A los dos meses de estar en sala, Héctor Olivera le pidió al director que buscara otra historia para filmar; había que aprovechar el suceso cinematográfico para pegar otro éxito. Y apurado, en el buen sentido, por su colega, el realizador que ya había tenido un paso por producciones españolas llegó al libro de Feinman en el que un sicario (Luppi) es contratado para cometer un crimen, sin darse cuenta de que la víctima iba a ser él mismo.

“Tenía sus riesgos porque seguían los milicos en el poder y como estábamos engolosinados, metíamos varias cositas”, señaló. Además, la película presentaba unas particularmente extensas escenas eróticas y un vocabulario soez para la época, con una Soledad Silveyra que, a medio vestir, le pedía al sicario: «Cogeme, cogeme»”.

El truco que habían pergeñado para que quedaran los desnudos y el sexo era filmar las escenas extremadamente largas y, así, el censor pedía algunos cortes, pero no el total de las partes. Pese a ello, en el visionado, el censor no llegó a ver el final de la película, motivo por el cual quedó la famosa frase del personaje de Silveyra.

“Cuando íbamos por el sexto acto, nos dijo que nos vayamos. Nos fuimos corriendo como dos chicos con las latas porque no habían visto el ultimo acto, con el «cogeme cogeme». Y quedó”, rememora Aristarain.

Sin embargo, el éxito que le presagiaba a la película luego de Tiempo de revancha se chocó con una trágica realidad: seis días antes estalló la Guerra de Malvinas y el público no estaba para meterse en una sala. “La estrenamos en abril -contó-, que era ideal, y empezó la guerra de Malvinas, lo cual a nadie le interesaba. Nosotros ni fuimos a ver si iba gente o no, algo que solíamos a hacer”.
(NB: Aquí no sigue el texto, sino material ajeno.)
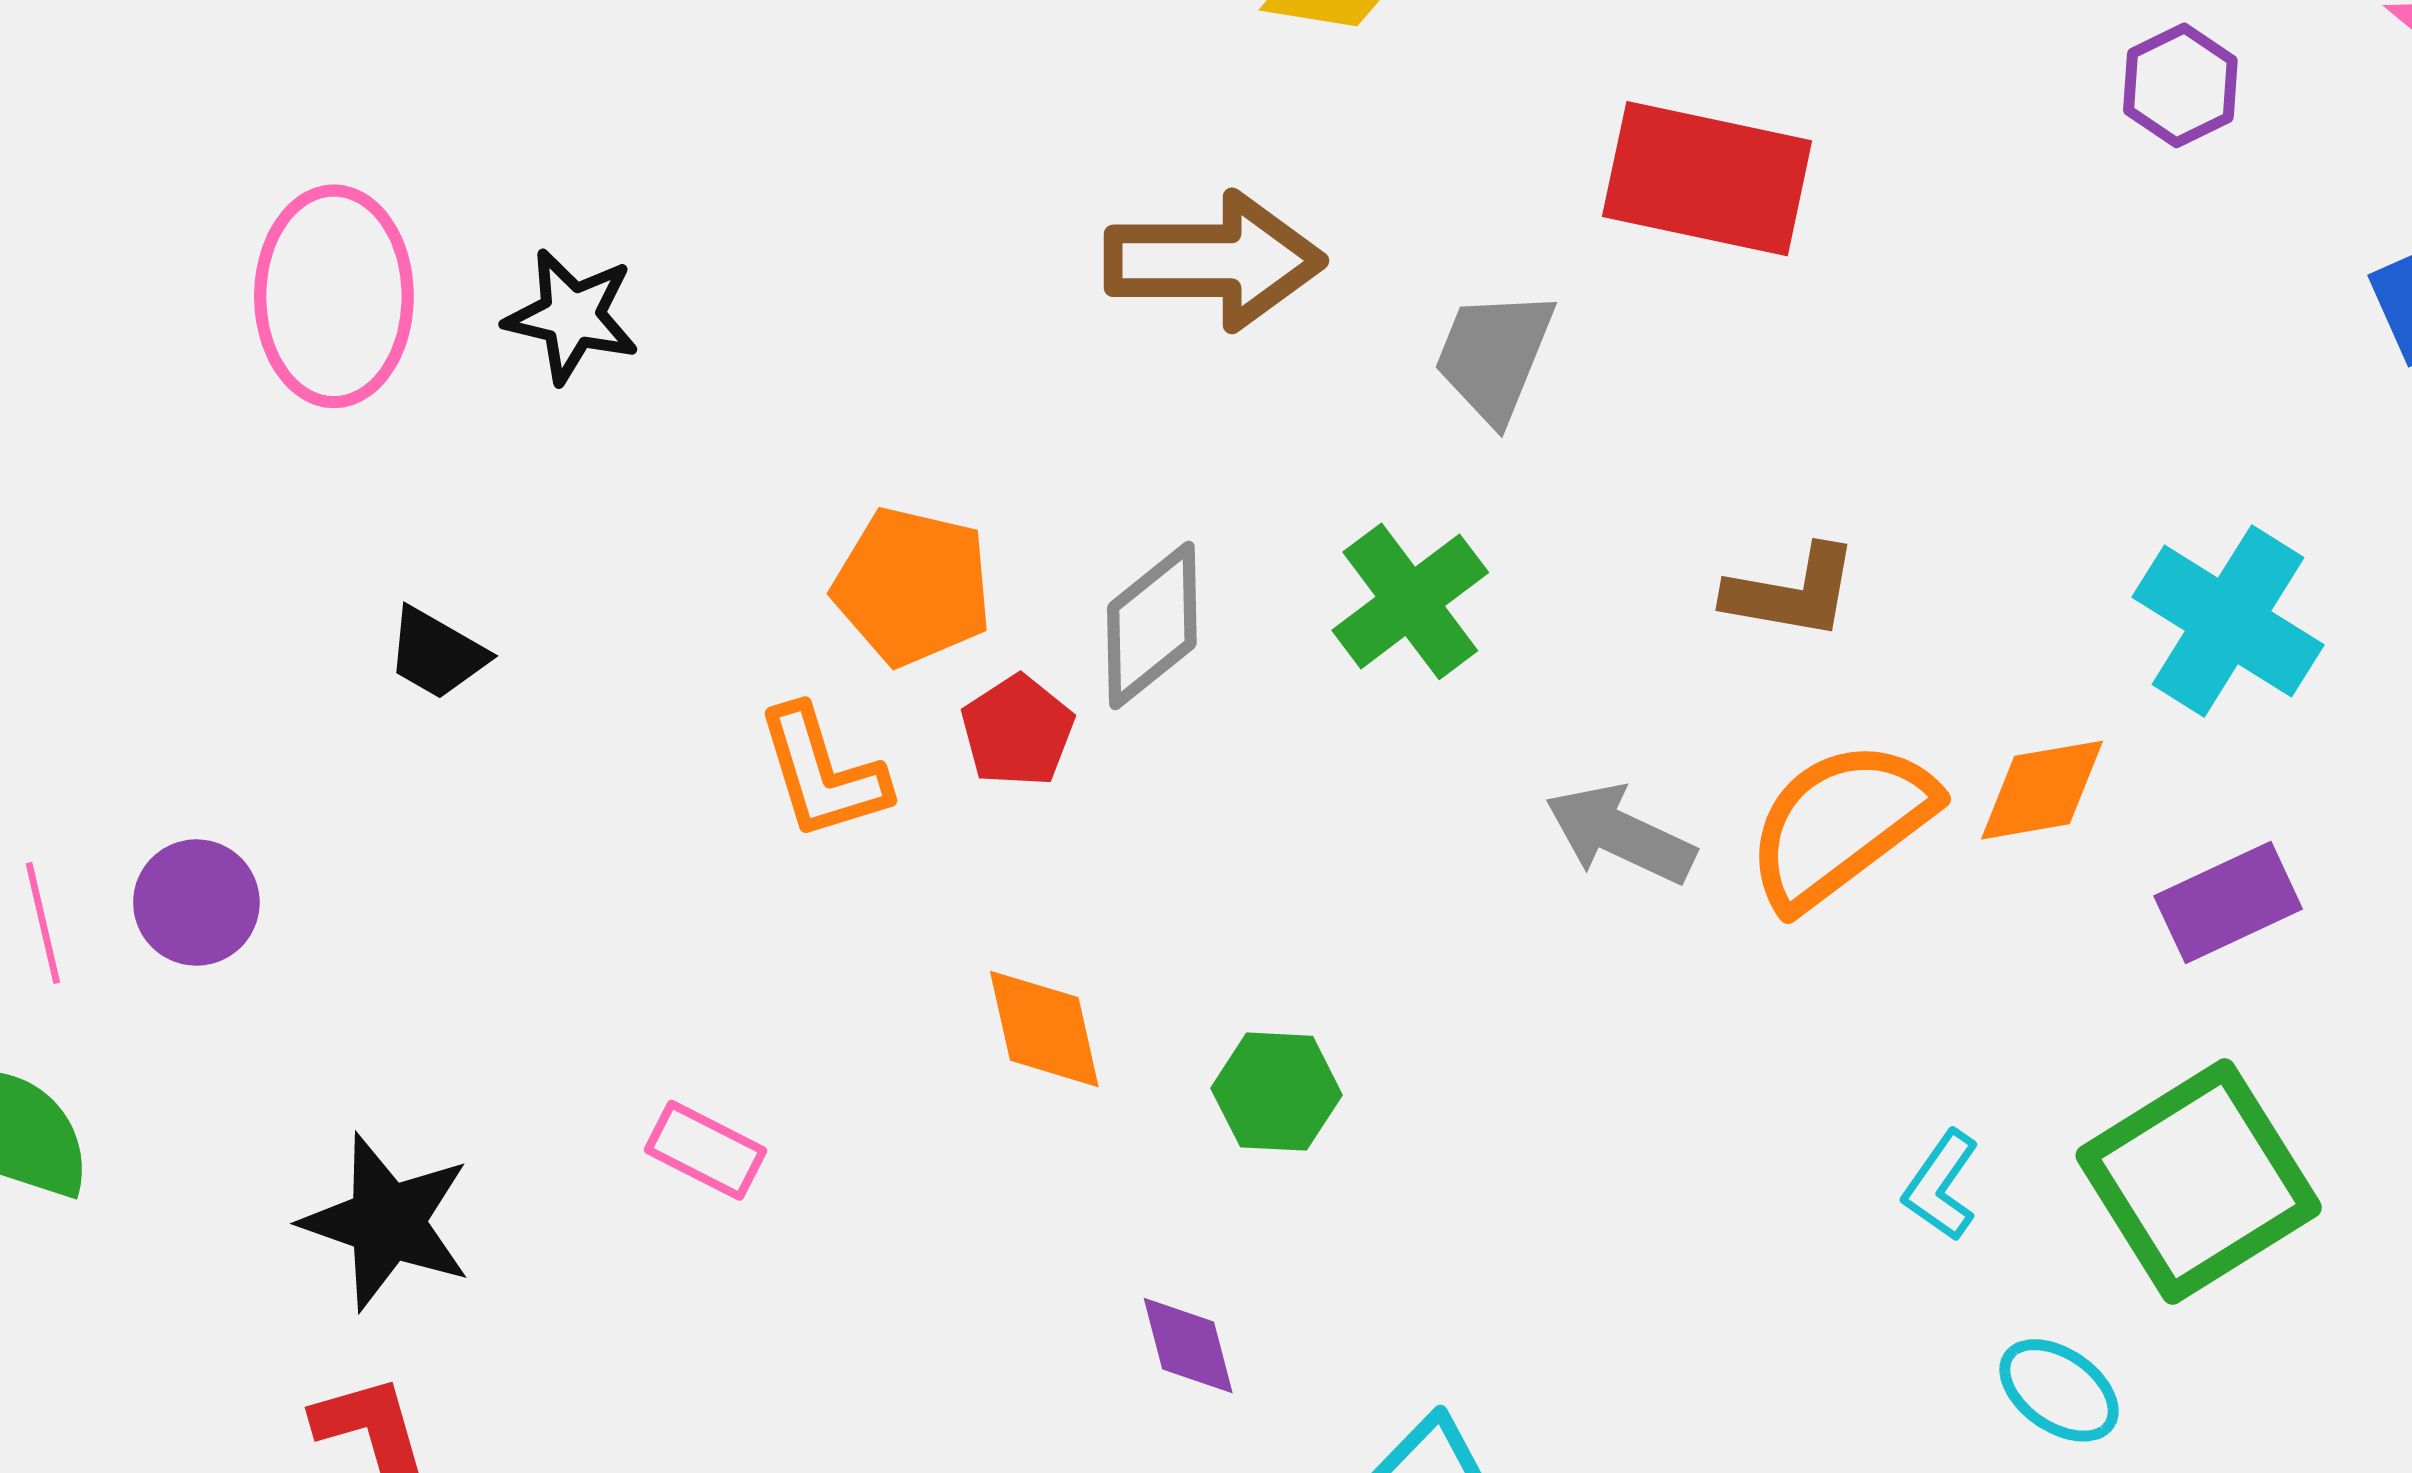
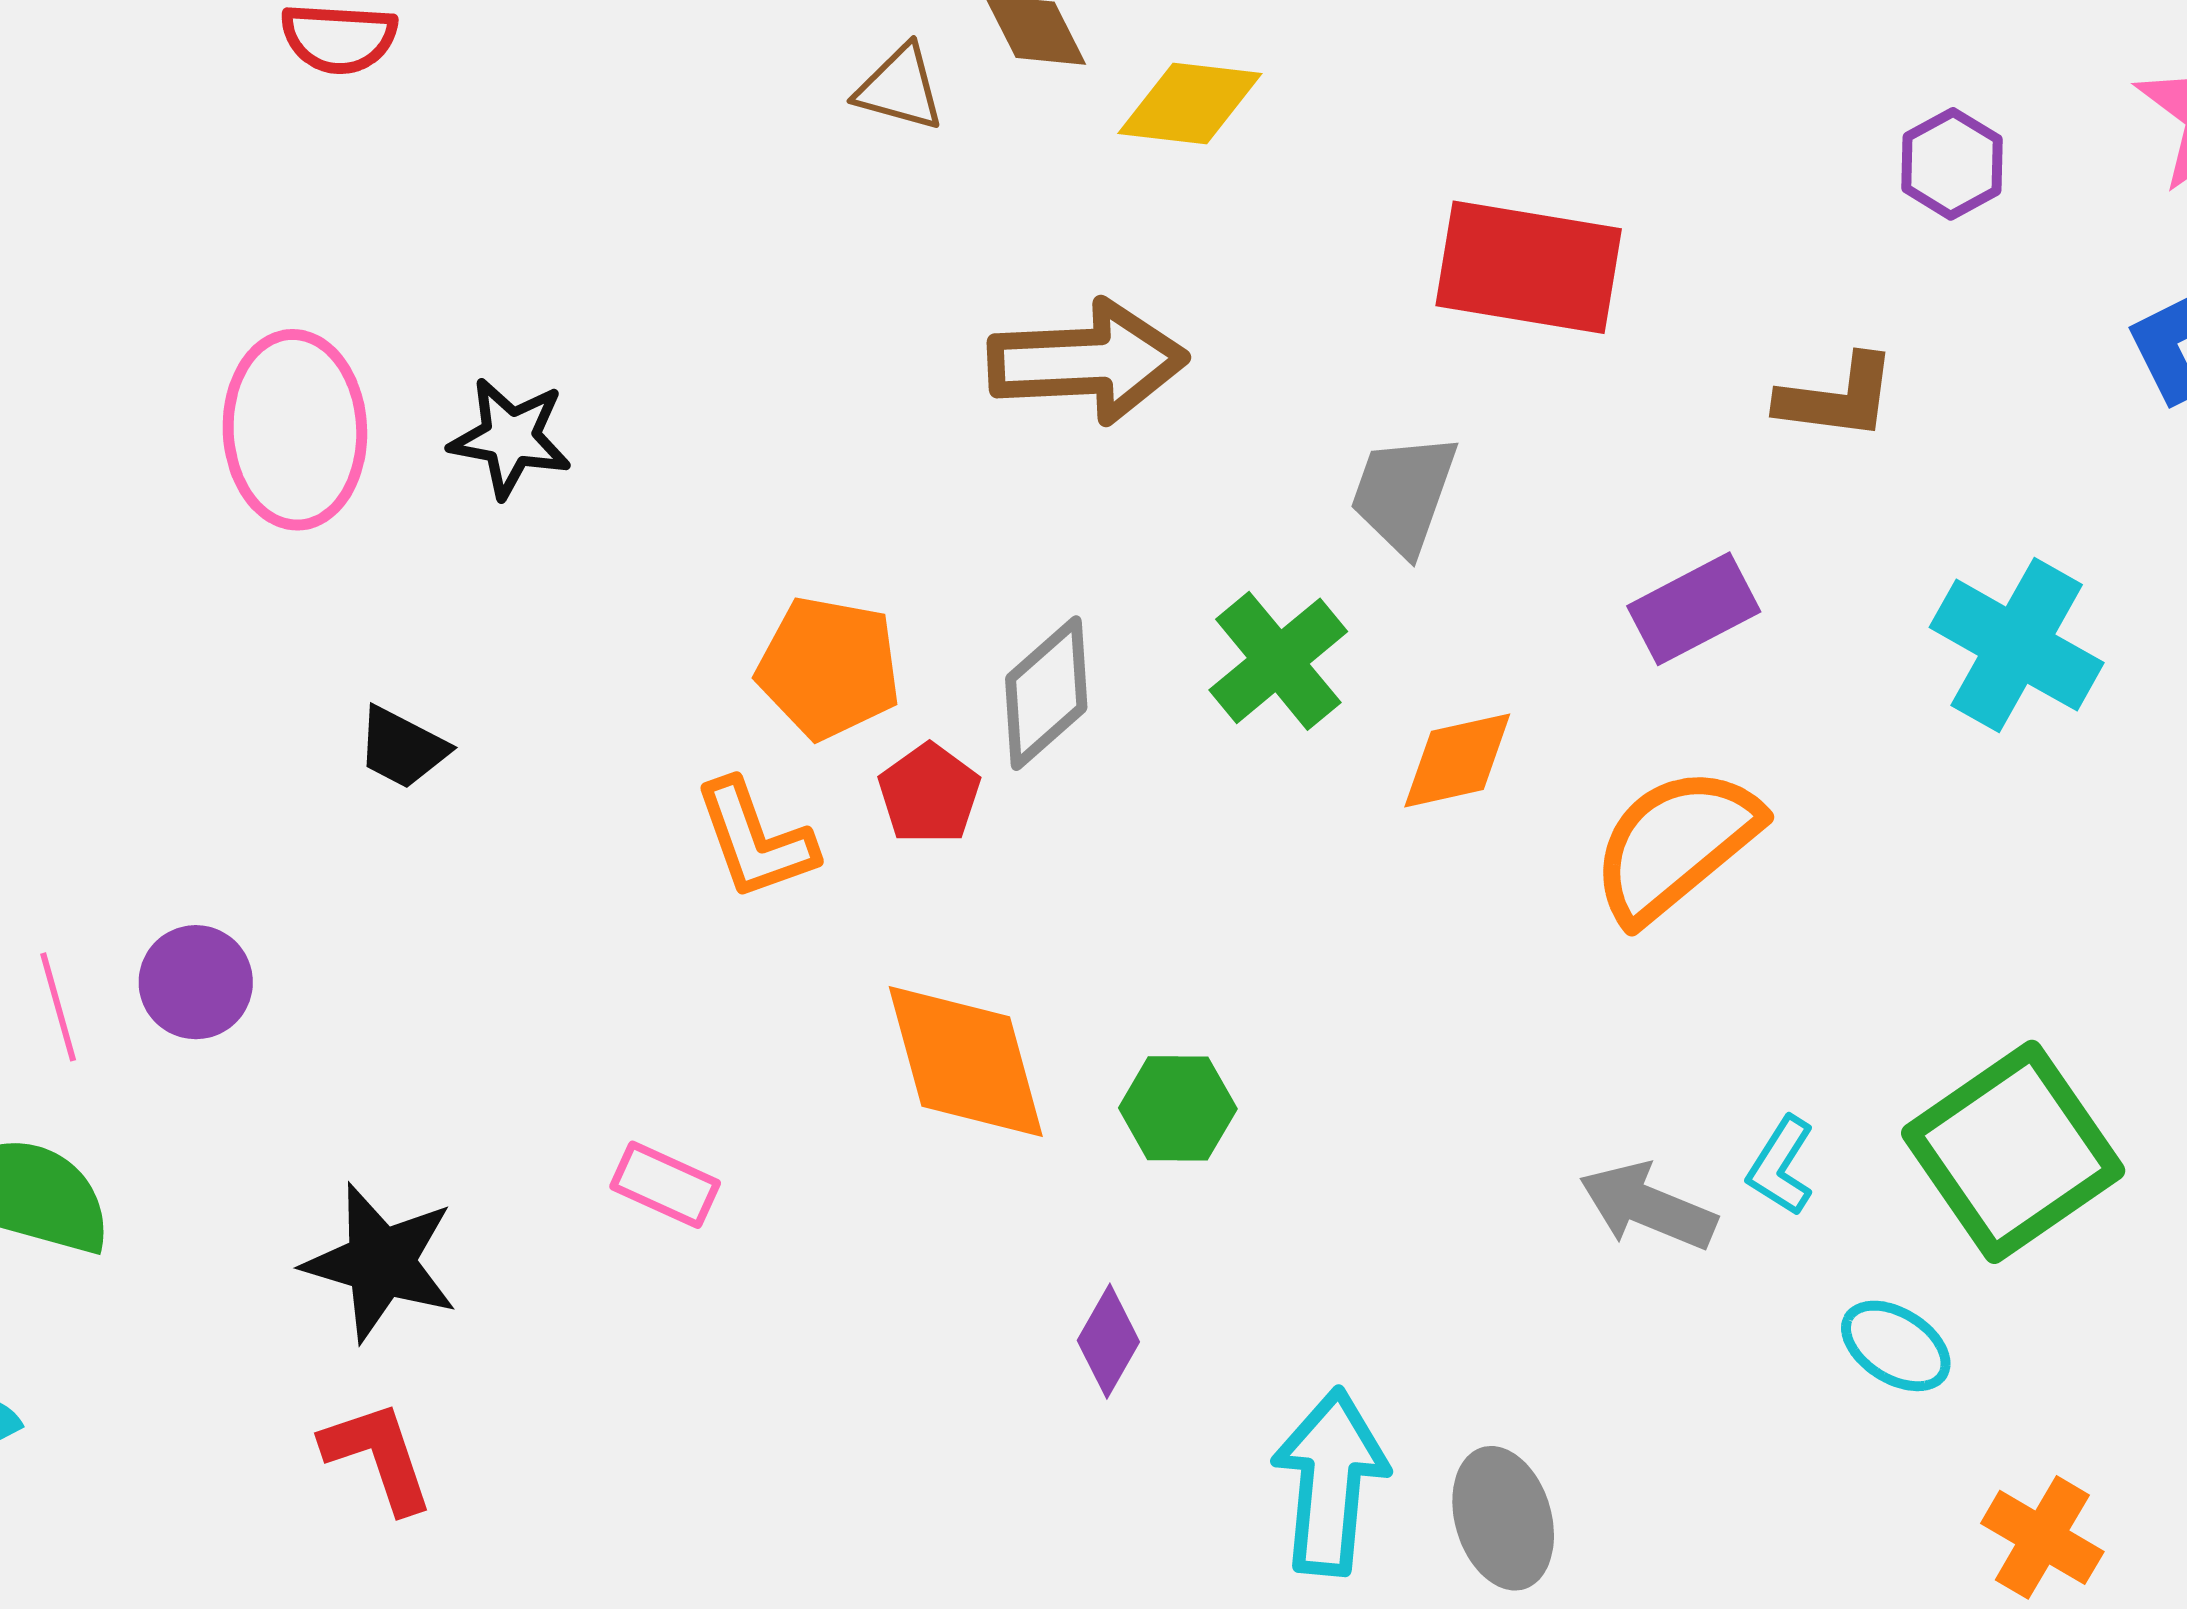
gray trapezoid: (1494, 356) -> (1404, 494), moved
brown L-shape: (1792, 592) -> (1837, 397), moved
orange diamond: (2042, 790) -> (1457, 760), moved
gray arrow: (1620, 834) -> (1648, 1206), moved
purple rectangle: (2228, 902) -> (1694, 609), moved
orange diamond: (1044, 1029) -> (966, 1061), size x1.5
purple diamond: (1188, 1346) -> (1108, 1341), turned 47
Quizá, por eso cuando se vuelve a mirar, el film emana ese tufillo patoteril de una época en la que la serpiente, como el personaje de Luppi, se termina mordiendo la cola. “En ese sentido sí, la forma de actuar de los milicos está en la película. Un desprecio total con el ser humano. Eso no lo cambiaron nunca”, apuntó.

Años después y sin saberlo, su hijo Bruno estaba buscando departamento y cayó, por un aviso, al del escritor Hernán Lucas (que casualmente había escrito una novela de ficción sobre el rodaje de la película), quien vendía el suyo justamente en el mismo edificio donde se filmó la película, en la calle Yatay, algo que sorprendió y causó gracia al propio Aristarain, que acompañaba a su hijo en la visita al inmueble.

Pese a ser una obra revisitada y estudiada por el mundo del cine, a 40 años de su estreno Aristarain no le suma ni le baja el precio. Para él fue una película más, con un rodaje en el que la pasaron «muy bien». «No tengo la menor idea de qué significó la película para el cine argentino ni para mi filmografía. Eso se lo dejo a los historiadores. Fue una película hecha con los medios que teníamos», dijo.